Ele tenta fechar o vestido dela atrás mas não consegue. Em vinte-cinco anos de vida conjugal é a primeira vez que tem dificuldade em fechar o vestido dela atrás.
– O que foi, Sérgio?
– Calma, Dulce. Preciso me concentrar.
Ele finalmente consegue fechar o vestido.
– Pronto. Dever cumprido.
– O que você tem, Sérgio?
– Por quê?
– Parece distraído. E ainda não terminou de se vestir. Nós vamos chegar tarde no jantar.
Ele senta-se na cama.
– Dulce, eu vou confessar uma coisa.
Dulce olha para o marido com surpresa. Uma confissão? Que confissão? Uma amante? Um problema na firma? Estamos arruinados? O quê?
***
– O quê, Sérgio?
– Eu nunca entendi o que o Pato Donald dizia.

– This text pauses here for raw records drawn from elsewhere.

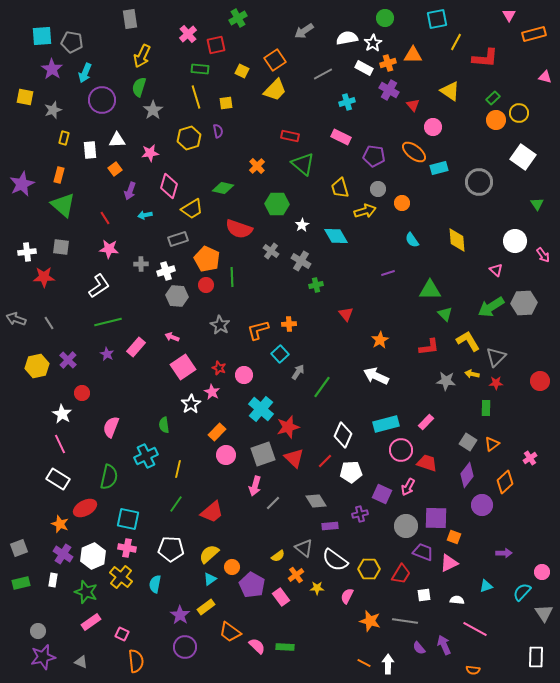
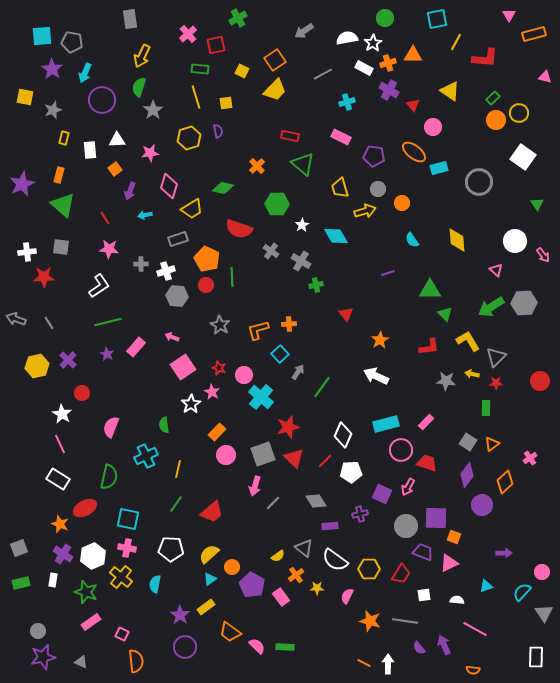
cyan cross at (261, 409): moved 12 px up
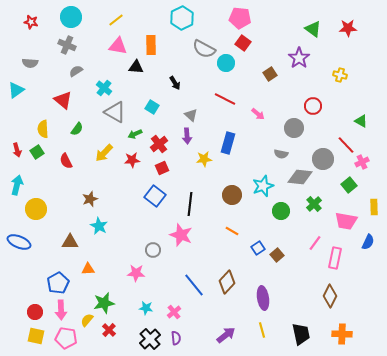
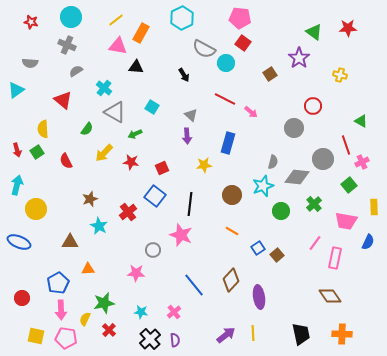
green triangle at (313, 29): moved 1 px right, 3 px down
orange rectangle at (151, 45): moved 10 px left, 12 px up; rotated 30 degrees clockwise
black arrow at (175, 83): moved 9 px right, 8 px up
pink arrow at (258, 114): moved 7 px left, 2 px up
green semicircle at (77, 129): moved 10 px right
red cross at (159, 144): moved 31 px left, 68 px down
red line at (346, 145): rotated 24 degrees clockwise
gray semicircle at (281, 154): moved 8 px left, 8 px down; rotated 88 degrees counterclockwise
yellow star at (204, 159): moved 6 px down
red star at (132, 160): moved 1 px left, 2 px down; rotated 14 degrees clockwise
gray diamond at (300, 177): moved 3 px left
brown diamond at (227, 282): moved 4 px right, 2 px up
brown diamond at (330, 296): rotated 60 degrees counterclockwise
purple ellipse at (263, 298): moved 4 px left, 1 px up
cyan star at (146, 308): moved 5 px left, 4 px down
red circle at (35, 312): moved 13 px left, 14 px up
yellow semicircle at (87, 320): moved 2 px left, 1 px up; rotated 16 degrees counterclockwise
yellow line at (262, 330): moved 9 px left, 3 px down; rotated 14 degrees clockwise
purple semicircle at (176, 338): moved 1 px left, 2 px down
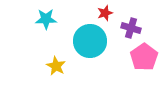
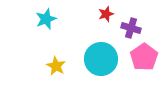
red star: moved 1 px right, 1 px down
cyan star: rotated 20 degrees counterclockwise
cyan circle: moved 11 px right, 18 px down
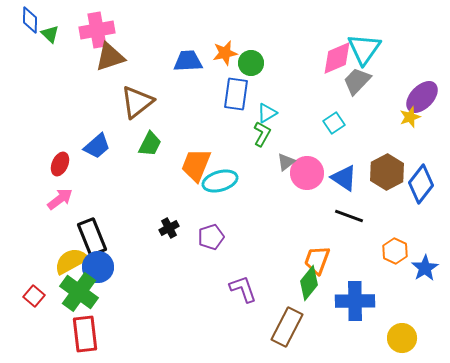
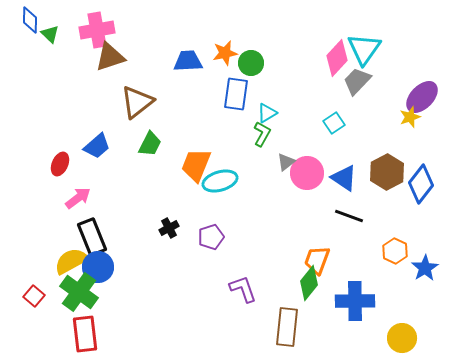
pink diamond at (337, 58): rotated 24 degrees counterclockwise
pink arrow at (60, 199): moved 18 px right, 1 px up
brown rectangle at (287, 327): rotated 21 degrees counterclockwise
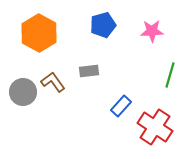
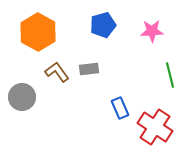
orange hexagon: moved 1 px left, 1 px up
gray rectangle: moved 2 px up
green line: rotated 30 degrees counterclockwise
brown L-shape: moved 4 px right, 10 px up
gray circle: moved 1 px left, 5 px down
blue rectangle: moved 1 px left, 2 px down; rotated 65 degrees counterclockwise
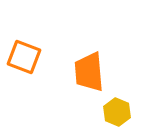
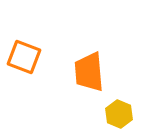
yellow hexagon: moved 2 px right, 2 px down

Dulce controla a vontade de bater no marido.
– Que loucura é essa, Sérgio?
– Passei toda a minha infância fingindo que entendia, mas não entendia. Você entendia?
– Por que isto agora, Sérgio? Você está muito estranho.
– Eu ria mas não entendia. Era um riso falso.
– Sérgio, por amor de Deus. Vamos parar com essa loucura e acabar de nos vestir. Já estamos atrasados e você nem...
– Eu não devia ser o único. Muito mais gente não entendia o Pato Donald.